**Request:** Rewrite the text lines from the items below, replacing each occurrence of "Hørning" with "Aarhus" and leaving everything else unchanged. Leave the pictures out of your answer.

**Exercise data:**
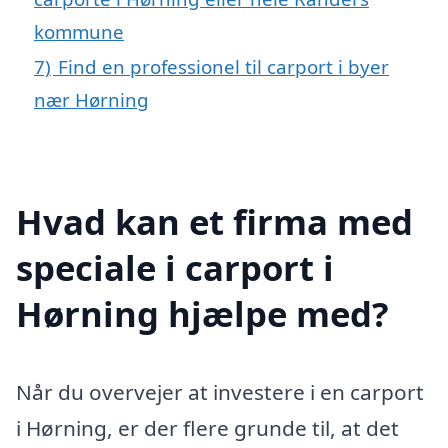
kommune
7)
Find en professionel til carport i byer
nær Hørning
Hvad kan et firma med
speciale i carport i
Hørning hjælpe med?
Når du overvejer at investere i en carport
i Hørning, er der flere grunde til, at det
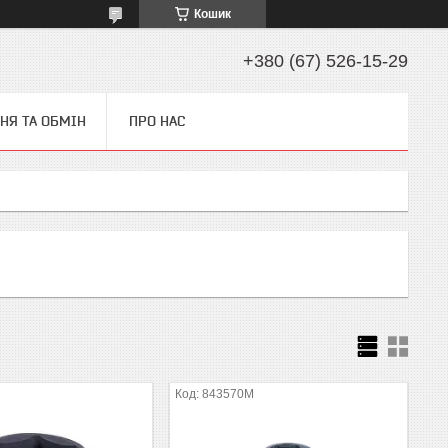
Кошик
+380 (67) 526-15-29
НЯ ТА ОБМІН
ПРО НАС
843570M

**Result below:**
kommune
7)
Find en professionel til carport i byer
nær Aarhus
Hvad kan et firma med
speciale i carport i
Aarhus hjælpe med?
Når du overvejer at investere i en carport
i Aarhus, er der flere grunde til, at det
Кошик
+380 (67) 526-15-29
НЯ ТА ОБМІН
ПРО НАС
843570M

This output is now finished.